#### Recorded information
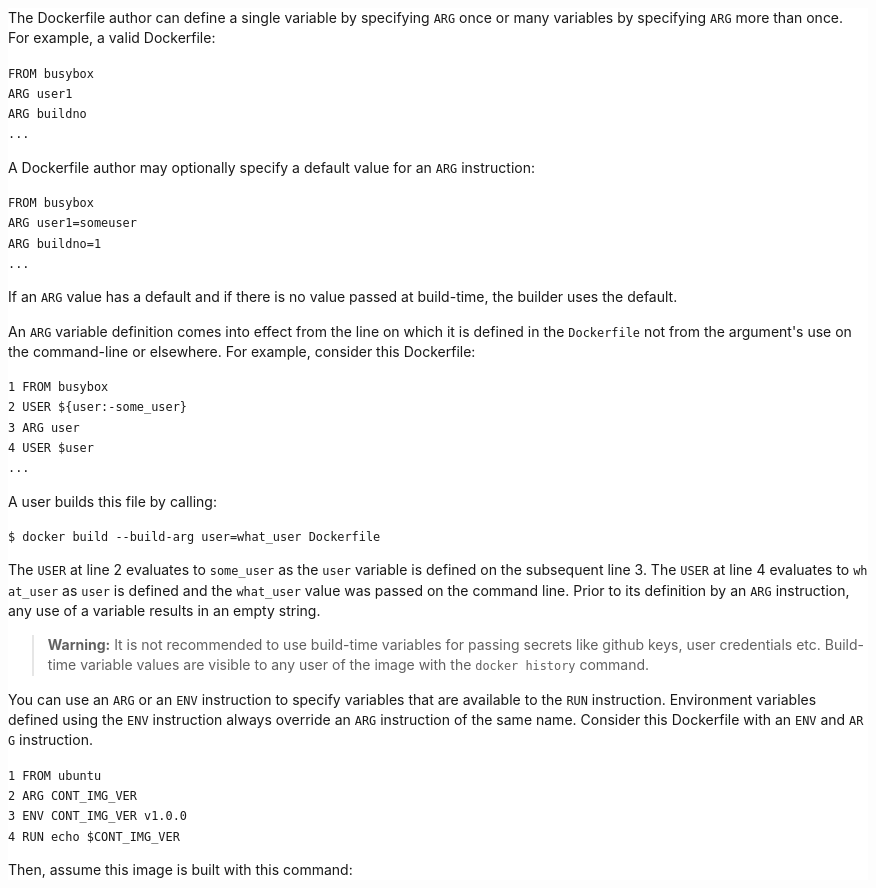 The Dockerfile author can define a single variable by specifying `ARG` once or many
variables by specifying `ARG` more than once. For example, a valid Dockerfile:

```
FROM busybox
ARG user1
ARG buildno
...
```

A Dockerfile author may optionally specify a default value for an `ARG` instruction:

```
FROM busybox
ARG user1=someuser
ARG buildno=1
...
```

If an `ARG` value has a default and if there is no value passed at build-time, the
builder uses the default.

An `ARG` variable definition comes into effect from the line on which it is
defined in the `Dockerfile` not from the argument's use on the command-line or
elsewhere.  For example, consider this Dockerfile:

```
1 FROM busybox
2 USER ${user:-some_user}
3 ARG user
4 USER $user
...
```
A user builds this file by calling:

```
$ docker build --build-arg user=what_user Dockerfile
```

The `USER` at line 2 evaluates to `some_user` as the `user` variable is defined on the
subsequent line 3. The `USER` at line 4 evaluates to `what_user` as `user` is
defined and the `what_user` value was passed on the command line. Prior to its definition by an
`ARG` instruction, any use of a variable results in an empty string.

> **Warning:** It is not recommended to use build-time variables for
>  passing secrets like github keys, user credentials etc. Build-time variable
>  values are visible to any user of the image with the `docker history` command.

You can use an `ARG` or an `ENV` instruction to specify variables that are
available to the `RUN` instruction. Environment variables defined using the
`ENV` instruction always override an `ARG` instruction of the same name. Consider
this Dockerfile with an `ENV` and `ARG` instruction.

```
1 FROM ubuntu
2 ARG CONT_IMG_VER
3 ENV CONT_IMG_VER v1.0.0
4 RUN echo $CONT_IMG_VER
```
Then, assume this image is built with this command:
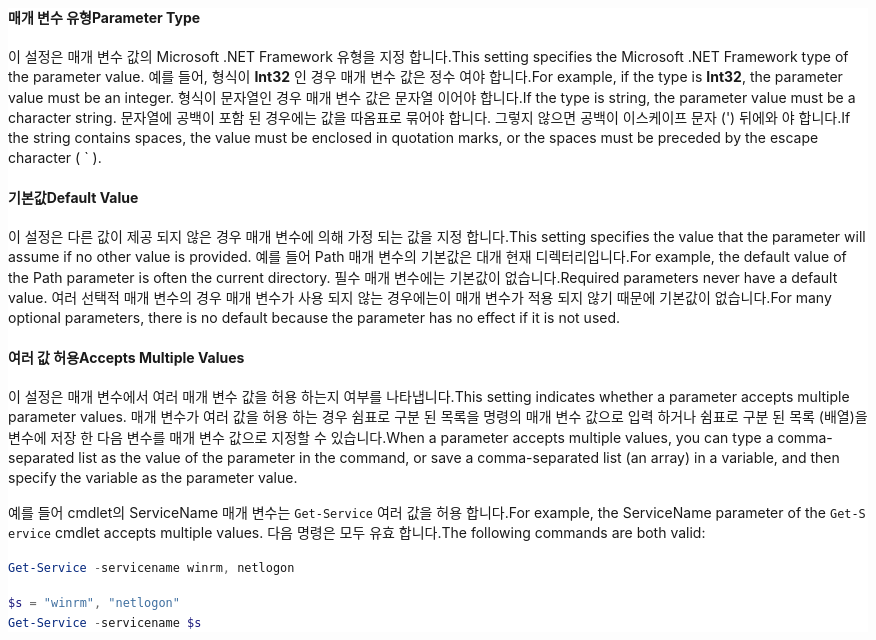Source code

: #### <a name="parameter-type"></a><span data-ttu-id="5bf50-151">매개 변수 유형</span><span class="sxs-lookup"><span data-stu-id="5bf50-151">Parameter Type</span></span>

<span data-ttu-id="5bf50-152">이 설정은 매개 변수 값의 Microsoft .NET Framework 유형을 지정 합니다.</span><span class="sxs-lookup"><span data-stu-id="5bf50-152">This setting specifies the Microsoft .NET Framework type of the parameter value.</span></span> <span data-ttu-id="5bf50-153">예를 들어, 형식이 **Int32** 인 경우 매개 변수 값은 정수 여야 합니다.</span><span class="sxs-lookup"><span data-stu-id="5bf50-153">For example, if the type is **Int32**, the parameter value must be an integer.</span></span> <span data-ttu-id="5bf50-154">형식이 문자열인 경우 매개 변수 값은 문자열 이어야 합니다.</span><span class="sxs-lookup"><span data-stu-id="5bf50-154">If the type is string, the parameter value must be a character string.</span></span> <span data-ttu-id="5bf50-155">문자열에 공백이 포함 된 경우에는 값을 따옴표로 묶어야 합니다. 그렇지 않으면 공백이 이스케이프 문자 (') 뒤에와 야 합니다.</span><span class="sxs-lookup"><span data-stu-id="5bf50-155">If the string contains spaces, the value must be enclosed in quotation marks, or the spaces must be preceded by the escape character ( \` ).</span></span>

#### <a name="default-value"></a><span data-ttu-id="5bf50-156">기본값</span><span class="sxs-lookup"><span data-stu-id="5bf50-156">Default Value</span></span>

<span data-ttu-id="5bf50-157">이 설정은 다른 값이 제공 되지 않은 경우 매개 변수에 의해 가정 되는 값을 지정 합니다.</span><span class="sxs-lookup"><span data-stu-id="5bf50-157">This setting specifies the value that the parameter will assume if no other value is provided.</span></span> <span data-ttu-id="5bf50-158">예를 들어 Path 매개 변수의 기본값은 대개 현재 디렉터리입니다.</span><span class="sxs-lookup"><span data-stu-id="5bf50-158">For example, the default value of the Path parameter is often the current directory.</span></span> <span data-ttu-id="5bf50-159">필수 매개 변수에는 기본값이 없습니다.</span><span class="sxs-lookup"><span data-stu-id="5bf50-159">Required parameters never have a default value.</span></span>
<span data-ttu-id="5bf50-160">여러 선택적 매개 변수의 경우 매개 변수가 사용 되지 않는 경우에는이 매개 변수가 적용 되지 않기 때문에 기본값이 없습니다.</span><span class="sxs-lookup"><span data-stu-id="5bf50-160">For many optional parameters, there is no default because the parameter has no effect if it is not used.</span></span>

#### <a name="accepts-multiple-values"></a><span data-ttu-id="5bf50-161">여러 값 허용</span><span class="sxs-lookup"><span data-stu-id="5bf50-161">Accepts Multiple Values</span></span>

<span data-ttu-id="5bf50-162">이 설정은 매개 변수에서 여러 매개 변수 값을 허용 하는지 여부를 나타냅니다.</span><span class="sxs-lookup"><span data-stu-id="5bf50-162">This setting indicates whether a parameter accepts multiple parameter values.</span></span>
<span data-ttu-id="5bf50-163">매개 변수가 여러 값을 허용 하는 경우 쉼표로 구분 된 목록을 명령의 매개 변수 값으로 입력 하거나 쉼표로 구분 된 목록 (배열)을 변수에 저장 한 다음 변수를 매개 변수 값으로 지정할 수 있습니다.</span><span class="sxs-lookup"><span data-stu-id="5bf50-163">When a parameter accepts multiple values, you can type a comma-separated list as the value of the parameter in the command, or save a comma-separated list (an array) in a variable, and then specify the variable as the parameter value.</span></span>

<span data-ttu-id="5bf50-164">예를 들어 cmdlet의 ServiceName 매개 변수는 `Get-Service` 여러 값을 허용 합니다.</span><span class="sxs-lookup"><span data-stu-id="5bf50-164">For example, the ServiceName parameter of the `Get-Service` cmdlet accepts multiple values.</span></span> <span data-ttu-id="5bf50-165">다음 명령은 모두 유효 합니다.</span><span class="sxs-lookup"><span data-stu-id="5bf50-165">The following commands are both valid:</span></span>

```powershell
Get-Service -servicename winrm, netlogon
```

```powershell
$s = "winrm", "netlogon"
Get-Service -servicename $s
```
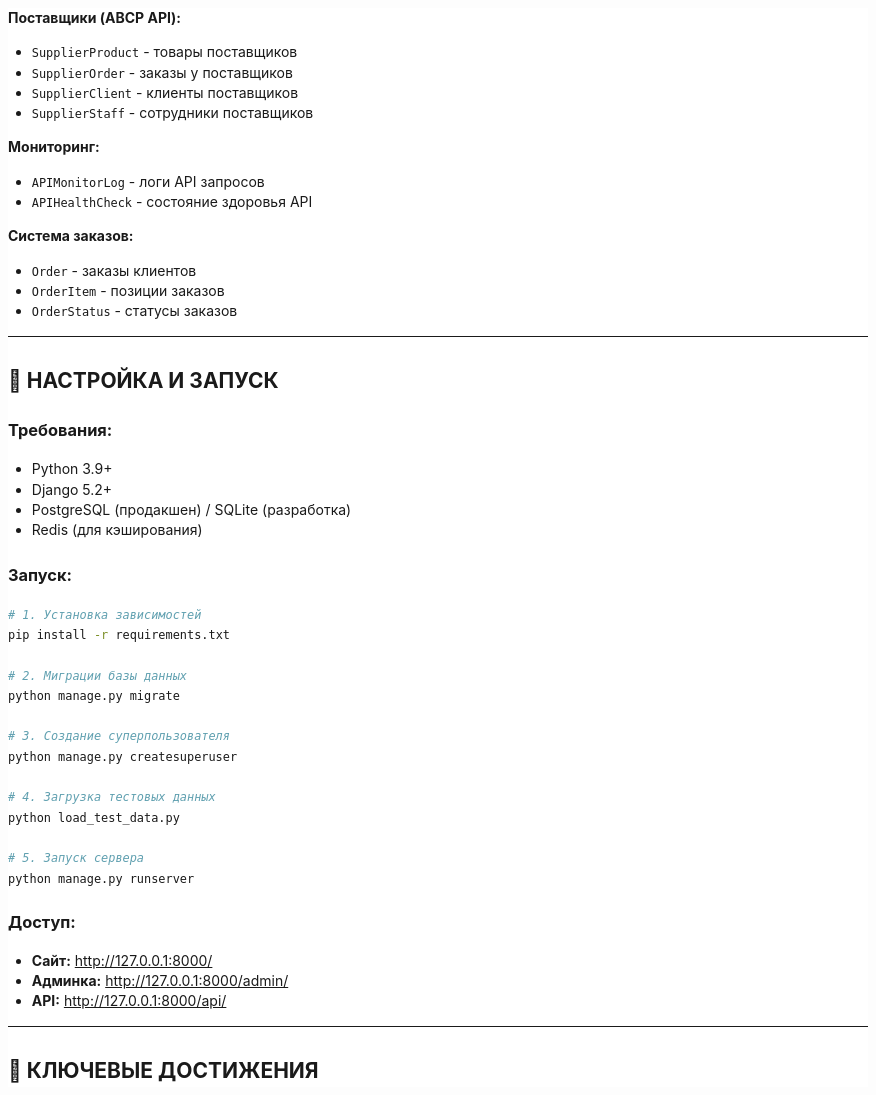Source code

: **Поставщики (ABCP API):**
- `SupplierProduct` - товары поставщиков
- `SupplierOrder` - заказы у поставщиков
- `SupplierClient` - клиенты поставщиков
- `SupplierStaff` - сотрудники поставщиков

**Мониторинг:**
- `APIMonitorLog` - логи API запросов
- `APIHealthCheck` - состояние здоровья API

**Система заказов:**
- `Order` - заказы клиентов
- `OrderItem` - позиции заказов
- `OrderStatus` - статусы заказов

---

## 🔧 НАСТРОЙКА И ЗАПУСК

### Требования:
- Python 3.9+
- Django 5.2+
- PostgreSQL (продакшен) / SQLite (разработка)
- Redis (для кэширования)

### Запуск:
```bash
# 1. Установка зависимостей
pip install -r requirements.txt

# 2. Миграции базы данных
python manage.py migrate

# 3. Создание суперпользователя
python manage.py createsuperuser

# 4. Загрузка тестовых данных
python load_test_data.py

# 5. Запуск сервера
python manage.py runserver
```

### Доступ:
- **Сайт:** http://127.0.0.1:8000/
- **Админка:** http://127.0.0.1:8000/admin/
- **API:** http://127.0.0.1:8000/api/

---

## 🔑 КЛЮЧЕВЫЕ ДОСТИЖЕНИЯ
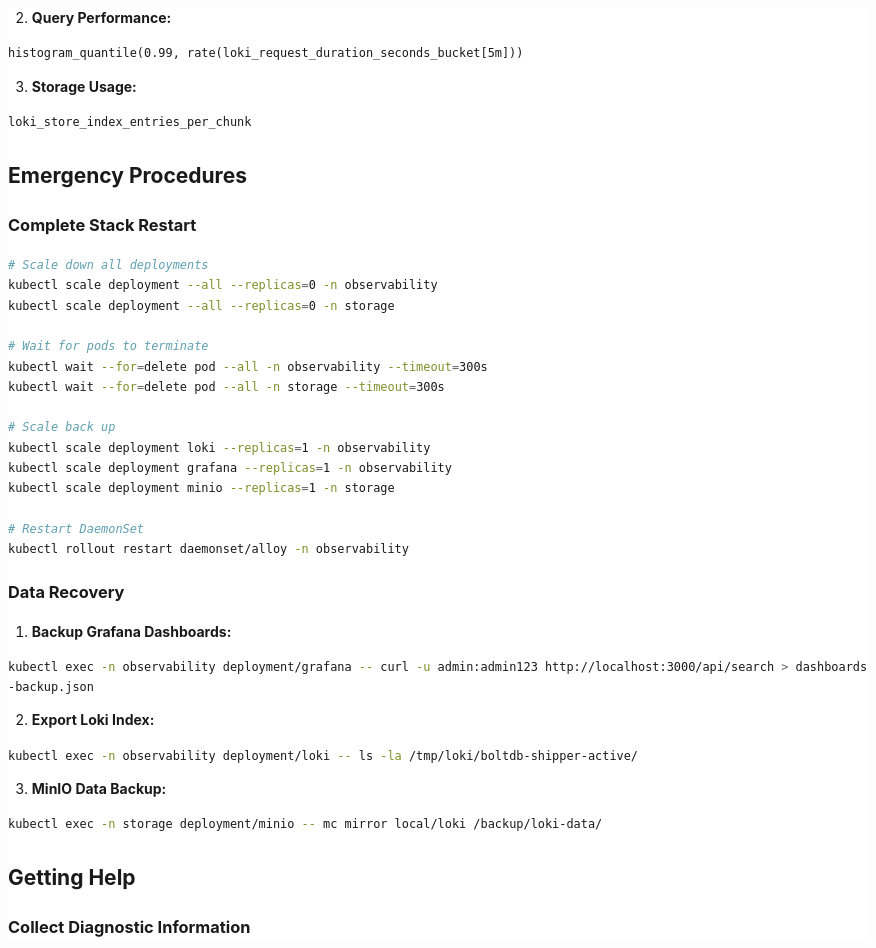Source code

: 2. **Query Performance:**
```promql
histogram_quantile(0.99, rate(loki_request_duration_seconds_bucket[5m]))
```

3. **Storage Usage:**
```promql
loki_store_index_entries_per_chunk
```

## Emergency Procedures

### Complete Stack Restart

```bash
# Scale down all deployments
kubectl scale deployment --all --replicas=0 -n observability
kubectl scale deployment --all --replicas=0 -n storage

# Wait for pods to terminate
kubectl wait --for=delete pod --all -n observability --timeout=300s
kubectl wait --for=delete pod --all -n storage --timeout=300s

# Scale back up
kubectl scale deployment loki --replicas=1 -n observability
kubectl scale deployment grafana --replicas=1 -n observability
kubectl scale deployment minio --replicas=1 -n storage

# Restart DaemonSet
kubectl rollout restart daemonset/alloy -n observability
```

### Data Recovery

1. **Backup Grafana Dashboards:**
```bash
kubectl exec -n observability deployment/grafana -- curl -u admin:admin123 http://localhost:3000/api/search > dashboards-backup.json
```

2. **Export Loki Index:**
```bash
kubectl exec -n observability deployment/loki -- ls -la /tmp/loki/boltdb-shipper-active/
```

3. **MinIO Data Backup:**
```bash
kubectl exec -n storage deployment/minio -- mc mirror local/loki /backup/loki-data/
```

## Getting Help

### Collect Diagnostic Information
########
» Work instruction: Whenever the word "поставщиков" appears in a line of the listing, copy out that line.

» Solution below:
- `SupplierProduct` - товары поставщиков
- `SupplierOrder` - заказы у поставщиков
- `SupplierClient` - клиенты поставщиков
- `SupplierStaff` - сотрудники поставщиков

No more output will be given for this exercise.